Recovery planning is already under way to preserve the pocket of natural habitat in Queensland from threats such as fire and Feral Cats. Night Parrot is also vulnerable to poachers and destructive human disturbance, which is why the exact location of the rediscovered population cannot be revealed at present.
"This is a once-in-a-generation chance to recover this iconic, mysterious parrot, to protect its habitat and to do the research overseen by independent scientists that will bring new knowledge about the Night Parrot's current situation and its future," said Gerard O'Neill, CEO of Bush Heritage Australia.
First described in 1845, Night Parrot was once widespread in arid and semi-arid Australia, but declined sharply after the 1880s with the expansion of pastoralism and the arrival of Feral Cats and Foxes. The green- and gold-feathered largely nocturnal and terrestrial parrot species was recently named one of the 10 priority bird species in the federal government's Threatened Species Strategy. It is still not known exactly how many are left. The elusive psittacid is described by the Smithsonian Institution as one of the planet's most secretive birds.

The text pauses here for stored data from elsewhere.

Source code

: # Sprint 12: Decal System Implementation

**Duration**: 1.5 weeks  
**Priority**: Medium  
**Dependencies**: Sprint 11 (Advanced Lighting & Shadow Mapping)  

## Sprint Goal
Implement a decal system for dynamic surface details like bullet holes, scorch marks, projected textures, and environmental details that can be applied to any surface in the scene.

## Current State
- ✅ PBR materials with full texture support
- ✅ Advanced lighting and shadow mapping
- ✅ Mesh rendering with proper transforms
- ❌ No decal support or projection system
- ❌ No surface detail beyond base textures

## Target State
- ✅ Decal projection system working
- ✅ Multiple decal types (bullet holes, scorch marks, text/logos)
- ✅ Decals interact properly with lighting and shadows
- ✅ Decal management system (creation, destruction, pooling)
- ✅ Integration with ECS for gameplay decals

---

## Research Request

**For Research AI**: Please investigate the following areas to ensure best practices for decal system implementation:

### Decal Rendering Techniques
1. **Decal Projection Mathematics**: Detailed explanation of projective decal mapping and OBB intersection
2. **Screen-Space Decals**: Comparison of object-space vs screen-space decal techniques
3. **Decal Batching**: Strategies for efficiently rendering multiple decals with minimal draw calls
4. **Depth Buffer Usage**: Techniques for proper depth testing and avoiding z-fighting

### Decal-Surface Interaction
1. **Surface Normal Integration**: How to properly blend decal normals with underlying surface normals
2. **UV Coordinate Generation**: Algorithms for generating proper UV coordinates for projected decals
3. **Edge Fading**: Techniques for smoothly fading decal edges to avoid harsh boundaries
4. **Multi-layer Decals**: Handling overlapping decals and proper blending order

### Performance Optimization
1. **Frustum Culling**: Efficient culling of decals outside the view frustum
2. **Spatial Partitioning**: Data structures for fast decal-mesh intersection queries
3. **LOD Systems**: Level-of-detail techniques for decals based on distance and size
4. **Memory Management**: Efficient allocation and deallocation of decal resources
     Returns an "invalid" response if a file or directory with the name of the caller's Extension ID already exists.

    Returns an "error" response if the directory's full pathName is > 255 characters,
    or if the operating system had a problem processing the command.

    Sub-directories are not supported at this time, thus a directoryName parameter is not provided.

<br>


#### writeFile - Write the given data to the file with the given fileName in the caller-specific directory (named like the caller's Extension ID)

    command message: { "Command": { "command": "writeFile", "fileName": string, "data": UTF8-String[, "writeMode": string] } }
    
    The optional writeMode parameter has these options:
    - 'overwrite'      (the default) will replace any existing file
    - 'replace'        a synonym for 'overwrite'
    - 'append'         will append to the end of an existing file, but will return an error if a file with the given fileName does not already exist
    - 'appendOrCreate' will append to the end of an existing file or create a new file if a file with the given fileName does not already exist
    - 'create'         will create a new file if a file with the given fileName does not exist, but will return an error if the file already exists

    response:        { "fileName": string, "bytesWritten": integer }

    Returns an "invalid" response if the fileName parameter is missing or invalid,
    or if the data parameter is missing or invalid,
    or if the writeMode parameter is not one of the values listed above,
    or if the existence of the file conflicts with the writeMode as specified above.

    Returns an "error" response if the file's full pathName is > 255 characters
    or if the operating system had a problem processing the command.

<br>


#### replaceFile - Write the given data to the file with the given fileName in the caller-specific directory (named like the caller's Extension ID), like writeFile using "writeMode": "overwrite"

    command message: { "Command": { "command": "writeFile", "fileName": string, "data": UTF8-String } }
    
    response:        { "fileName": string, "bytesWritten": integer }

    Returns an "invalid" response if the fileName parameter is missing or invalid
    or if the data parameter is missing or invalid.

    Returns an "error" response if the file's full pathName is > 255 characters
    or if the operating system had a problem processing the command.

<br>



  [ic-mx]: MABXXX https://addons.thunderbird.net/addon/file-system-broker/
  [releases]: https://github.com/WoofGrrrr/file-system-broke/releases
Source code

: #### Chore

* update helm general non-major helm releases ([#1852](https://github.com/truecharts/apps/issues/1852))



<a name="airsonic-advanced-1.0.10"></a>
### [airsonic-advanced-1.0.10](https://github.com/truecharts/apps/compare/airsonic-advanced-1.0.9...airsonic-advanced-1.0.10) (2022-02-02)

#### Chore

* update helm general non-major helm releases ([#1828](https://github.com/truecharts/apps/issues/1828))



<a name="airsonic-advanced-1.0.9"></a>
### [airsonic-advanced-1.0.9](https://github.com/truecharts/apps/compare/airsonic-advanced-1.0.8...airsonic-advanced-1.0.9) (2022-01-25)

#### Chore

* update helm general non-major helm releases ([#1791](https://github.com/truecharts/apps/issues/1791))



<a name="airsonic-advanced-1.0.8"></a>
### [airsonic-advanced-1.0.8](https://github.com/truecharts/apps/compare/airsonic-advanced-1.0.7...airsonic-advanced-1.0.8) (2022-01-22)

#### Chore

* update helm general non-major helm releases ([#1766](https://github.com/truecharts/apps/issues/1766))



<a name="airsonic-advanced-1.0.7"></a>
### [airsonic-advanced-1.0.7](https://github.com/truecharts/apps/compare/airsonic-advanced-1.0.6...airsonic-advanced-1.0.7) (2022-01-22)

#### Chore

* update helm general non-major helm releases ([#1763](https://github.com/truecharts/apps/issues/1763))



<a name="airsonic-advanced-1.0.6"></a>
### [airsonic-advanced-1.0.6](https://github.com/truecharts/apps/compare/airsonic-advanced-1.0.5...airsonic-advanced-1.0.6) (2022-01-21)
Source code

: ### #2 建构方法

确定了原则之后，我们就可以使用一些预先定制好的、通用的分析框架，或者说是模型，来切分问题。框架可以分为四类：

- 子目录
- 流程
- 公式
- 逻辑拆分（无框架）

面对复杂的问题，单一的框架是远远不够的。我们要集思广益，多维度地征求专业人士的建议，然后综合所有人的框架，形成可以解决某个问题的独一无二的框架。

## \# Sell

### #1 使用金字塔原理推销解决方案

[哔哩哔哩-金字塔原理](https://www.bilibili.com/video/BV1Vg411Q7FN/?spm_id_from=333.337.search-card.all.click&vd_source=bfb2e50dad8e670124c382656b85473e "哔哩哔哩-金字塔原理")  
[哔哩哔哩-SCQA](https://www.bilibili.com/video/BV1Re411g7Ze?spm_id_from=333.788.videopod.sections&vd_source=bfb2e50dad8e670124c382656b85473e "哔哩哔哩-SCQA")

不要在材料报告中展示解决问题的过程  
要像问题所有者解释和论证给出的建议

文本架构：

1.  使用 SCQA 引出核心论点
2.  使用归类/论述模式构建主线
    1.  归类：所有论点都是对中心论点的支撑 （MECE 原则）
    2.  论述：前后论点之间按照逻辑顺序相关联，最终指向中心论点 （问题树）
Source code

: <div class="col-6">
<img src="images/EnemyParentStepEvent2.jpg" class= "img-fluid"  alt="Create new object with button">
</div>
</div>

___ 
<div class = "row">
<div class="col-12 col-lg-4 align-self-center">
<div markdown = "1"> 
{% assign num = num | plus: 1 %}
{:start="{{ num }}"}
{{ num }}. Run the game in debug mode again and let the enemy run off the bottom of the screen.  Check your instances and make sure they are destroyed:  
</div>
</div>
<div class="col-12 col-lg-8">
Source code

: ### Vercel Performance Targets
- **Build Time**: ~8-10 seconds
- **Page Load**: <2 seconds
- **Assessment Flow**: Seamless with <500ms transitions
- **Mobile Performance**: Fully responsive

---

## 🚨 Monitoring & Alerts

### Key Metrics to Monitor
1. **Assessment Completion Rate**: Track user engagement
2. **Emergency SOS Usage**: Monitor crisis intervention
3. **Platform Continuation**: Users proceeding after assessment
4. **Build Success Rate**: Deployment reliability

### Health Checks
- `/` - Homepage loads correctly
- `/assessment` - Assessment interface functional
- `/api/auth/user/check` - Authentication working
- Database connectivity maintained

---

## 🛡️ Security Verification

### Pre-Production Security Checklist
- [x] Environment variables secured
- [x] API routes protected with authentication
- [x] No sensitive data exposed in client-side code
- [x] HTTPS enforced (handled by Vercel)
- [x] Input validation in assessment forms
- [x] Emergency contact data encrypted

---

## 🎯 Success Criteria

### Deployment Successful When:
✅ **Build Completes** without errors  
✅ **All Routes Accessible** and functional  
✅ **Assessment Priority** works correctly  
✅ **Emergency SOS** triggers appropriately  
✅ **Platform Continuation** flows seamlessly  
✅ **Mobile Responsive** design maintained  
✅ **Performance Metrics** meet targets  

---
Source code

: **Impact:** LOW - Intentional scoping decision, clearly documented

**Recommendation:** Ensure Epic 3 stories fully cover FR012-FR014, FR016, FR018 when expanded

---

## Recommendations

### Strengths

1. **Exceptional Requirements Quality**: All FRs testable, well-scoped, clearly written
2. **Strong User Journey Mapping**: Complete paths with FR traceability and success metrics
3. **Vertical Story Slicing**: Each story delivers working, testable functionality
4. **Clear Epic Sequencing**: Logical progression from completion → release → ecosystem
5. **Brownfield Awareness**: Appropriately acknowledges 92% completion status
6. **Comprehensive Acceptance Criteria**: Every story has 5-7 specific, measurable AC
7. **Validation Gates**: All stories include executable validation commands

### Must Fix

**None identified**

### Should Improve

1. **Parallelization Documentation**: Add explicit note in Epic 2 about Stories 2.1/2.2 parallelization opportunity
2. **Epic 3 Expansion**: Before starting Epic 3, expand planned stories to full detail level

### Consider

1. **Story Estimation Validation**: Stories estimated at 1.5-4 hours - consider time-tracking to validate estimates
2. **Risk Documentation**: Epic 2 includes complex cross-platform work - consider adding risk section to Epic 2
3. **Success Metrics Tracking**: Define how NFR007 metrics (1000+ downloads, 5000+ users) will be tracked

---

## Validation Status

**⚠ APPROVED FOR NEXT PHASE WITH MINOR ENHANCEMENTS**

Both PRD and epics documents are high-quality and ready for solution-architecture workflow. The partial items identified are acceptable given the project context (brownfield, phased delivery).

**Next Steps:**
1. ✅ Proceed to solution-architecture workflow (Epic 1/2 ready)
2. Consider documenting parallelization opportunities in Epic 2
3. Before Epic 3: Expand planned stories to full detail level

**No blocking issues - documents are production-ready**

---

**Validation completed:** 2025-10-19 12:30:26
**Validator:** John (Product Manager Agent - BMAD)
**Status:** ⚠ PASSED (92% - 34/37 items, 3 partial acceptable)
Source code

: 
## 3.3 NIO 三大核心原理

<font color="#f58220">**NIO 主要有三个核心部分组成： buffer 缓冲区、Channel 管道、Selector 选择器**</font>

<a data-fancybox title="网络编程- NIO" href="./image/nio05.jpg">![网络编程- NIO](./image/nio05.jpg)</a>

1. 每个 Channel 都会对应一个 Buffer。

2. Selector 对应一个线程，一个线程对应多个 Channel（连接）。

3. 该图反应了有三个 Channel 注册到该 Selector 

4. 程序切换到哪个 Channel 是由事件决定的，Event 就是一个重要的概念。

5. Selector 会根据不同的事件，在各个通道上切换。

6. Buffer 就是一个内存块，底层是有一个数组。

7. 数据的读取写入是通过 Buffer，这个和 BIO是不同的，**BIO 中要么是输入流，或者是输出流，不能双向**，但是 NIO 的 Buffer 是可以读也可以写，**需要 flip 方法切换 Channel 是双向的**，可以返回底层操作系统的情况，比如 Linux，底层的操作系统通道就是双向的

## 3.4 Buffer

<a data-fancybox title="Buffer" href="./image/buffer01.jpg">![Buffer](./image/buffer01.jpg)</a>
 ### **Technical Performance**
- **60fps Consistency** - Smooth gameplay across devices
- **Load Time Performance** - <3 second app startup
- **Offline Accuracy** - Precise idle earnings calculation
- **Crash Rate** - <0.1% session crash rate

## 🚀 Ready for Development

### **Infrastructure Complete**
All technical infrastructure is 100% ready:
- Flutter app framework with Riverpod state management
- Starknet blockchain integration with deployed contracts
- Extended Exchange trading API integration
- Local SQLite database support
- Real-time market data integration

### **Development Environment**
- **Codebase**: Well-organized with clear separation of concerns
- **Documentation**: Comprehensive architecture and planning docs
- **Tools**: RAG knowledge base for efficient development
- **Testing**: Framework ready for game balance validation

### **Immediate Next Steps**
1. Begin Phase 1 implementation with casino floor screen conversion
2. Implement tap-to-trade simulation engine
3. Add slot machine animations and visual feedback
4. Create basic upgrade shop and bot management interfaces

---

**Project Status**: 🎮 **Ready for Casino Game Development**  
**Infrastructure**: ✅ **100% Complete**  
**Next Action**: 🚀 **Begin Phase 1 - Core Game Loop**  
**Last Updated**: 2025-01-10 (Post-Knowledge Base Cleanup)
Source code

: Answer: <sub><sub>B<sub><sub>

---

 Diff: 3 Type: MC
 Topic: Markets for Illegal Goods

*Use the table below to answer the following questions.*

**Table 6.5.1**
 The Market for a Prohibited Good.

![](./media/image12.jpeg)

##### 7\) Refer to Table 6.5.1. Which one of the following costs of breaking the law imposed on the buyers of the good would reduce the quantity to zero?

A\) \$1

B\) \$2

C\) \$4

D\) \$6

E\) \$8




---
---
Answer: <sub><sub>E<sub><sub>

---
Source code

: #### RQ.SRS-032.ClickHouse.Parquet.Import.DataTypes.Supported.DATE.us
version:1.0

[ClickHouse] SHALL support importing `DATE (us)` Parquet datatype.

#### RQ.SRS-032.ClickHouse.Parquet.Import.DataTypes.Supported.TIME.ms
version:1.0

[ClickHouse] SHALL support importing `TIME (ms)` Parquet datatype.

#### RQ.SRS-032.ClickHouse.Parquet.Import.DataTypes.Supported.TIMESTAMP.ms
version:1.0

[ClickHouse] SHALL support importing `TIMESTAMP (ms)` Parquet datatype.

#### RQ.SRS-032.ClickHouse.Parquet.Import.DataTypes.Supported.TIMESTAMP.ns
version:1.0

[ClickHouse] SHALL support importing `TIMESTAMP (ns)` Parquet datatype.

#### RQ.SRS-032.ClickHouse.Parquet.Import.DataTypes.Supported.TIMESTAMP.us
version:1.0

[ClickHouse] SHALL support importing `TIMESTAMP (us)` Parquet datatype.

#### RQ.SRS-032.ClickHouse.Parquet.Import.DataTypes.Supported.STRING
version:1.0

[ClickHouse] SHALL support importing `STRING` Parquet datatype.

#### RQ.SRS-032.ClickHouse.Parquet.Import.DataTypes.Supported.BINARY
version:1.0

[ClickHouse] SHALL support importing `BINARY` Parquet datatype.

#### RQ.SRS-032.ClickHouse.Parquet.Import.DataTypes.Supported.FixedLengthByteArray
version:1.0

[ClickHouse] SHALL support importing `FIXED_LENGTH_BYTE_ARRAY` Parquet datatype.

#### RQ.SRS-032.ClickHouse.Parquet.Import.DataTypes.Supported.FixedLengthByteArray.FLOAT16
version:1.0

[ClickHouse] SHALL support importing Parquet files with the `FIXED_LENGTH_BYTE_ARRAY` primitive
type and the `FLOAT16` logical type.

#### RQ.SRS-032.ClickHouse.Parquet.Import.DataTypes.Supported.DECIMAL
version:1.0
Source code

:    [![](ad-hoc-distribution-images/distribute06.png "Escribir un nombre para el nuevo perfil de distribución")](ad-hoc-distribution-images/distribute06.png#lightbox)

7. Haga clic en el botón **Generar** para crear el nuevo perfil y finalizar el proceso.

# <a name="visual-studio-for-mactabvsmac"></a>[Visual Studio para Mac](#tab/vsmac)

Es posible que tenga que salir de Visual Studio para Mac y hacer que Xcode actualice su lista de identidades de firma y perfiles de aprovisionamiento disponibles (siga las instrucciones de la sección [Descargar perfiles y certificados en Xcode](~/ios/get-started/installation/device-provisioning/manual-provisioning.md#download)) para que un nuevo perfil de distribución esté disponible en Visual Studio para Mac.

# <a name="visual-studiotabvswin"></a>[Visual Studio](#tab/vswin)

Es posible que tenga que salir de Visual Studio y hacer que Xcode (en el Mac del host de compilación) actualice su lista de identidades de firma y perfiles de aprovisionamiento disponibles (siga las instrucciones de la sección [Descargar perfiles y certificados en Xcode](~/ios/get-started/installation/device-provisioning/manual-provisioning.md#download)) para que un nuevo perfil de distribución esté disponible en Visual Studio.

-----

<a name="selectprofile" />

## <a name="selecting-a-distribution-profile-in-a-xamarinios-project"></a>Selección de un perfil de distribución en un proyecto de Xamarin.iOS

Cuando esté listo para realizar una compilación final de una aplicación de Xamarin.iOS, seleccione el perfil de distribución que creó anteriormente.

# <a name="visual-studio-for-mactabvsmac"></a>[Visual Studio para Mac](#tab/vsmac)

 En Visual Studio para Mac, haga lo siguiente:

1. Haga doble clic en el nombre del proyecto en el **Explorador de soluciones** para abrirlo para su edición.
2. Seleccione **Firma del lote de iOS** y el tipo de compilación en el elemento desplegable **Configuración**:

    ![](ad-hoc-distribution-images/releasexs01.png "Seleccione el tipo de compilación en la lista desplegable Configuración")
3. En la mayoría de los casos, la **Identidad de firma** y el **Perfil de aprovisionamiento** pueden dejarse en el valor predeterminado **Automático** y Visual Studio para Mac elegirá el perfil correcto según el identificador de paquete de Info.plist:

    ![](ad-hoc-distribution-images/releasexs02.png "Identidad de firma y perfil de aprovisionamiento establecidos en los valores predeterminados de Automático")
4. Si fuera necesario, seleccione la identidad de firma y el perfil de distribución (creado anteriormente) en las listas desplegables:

The last living specimen was collected in Western Australia in 1912, after which it vanished for more than 100 years, though two corpses have been found this century, most recently in 2006.
"Bush Heritage is working closely with Steve Murphy, Australia's foremost expert on the Night Parrot, to map its habitat, learn about its life cycle, identify threats and put conservation planning in place to increase the bird's chances of survival," says Rob Murphy, Bush Heritage's Executive Manager, North. "This is a really critical time for this special bird that still could be lost forever if we don't act now," Mr O'Neill added.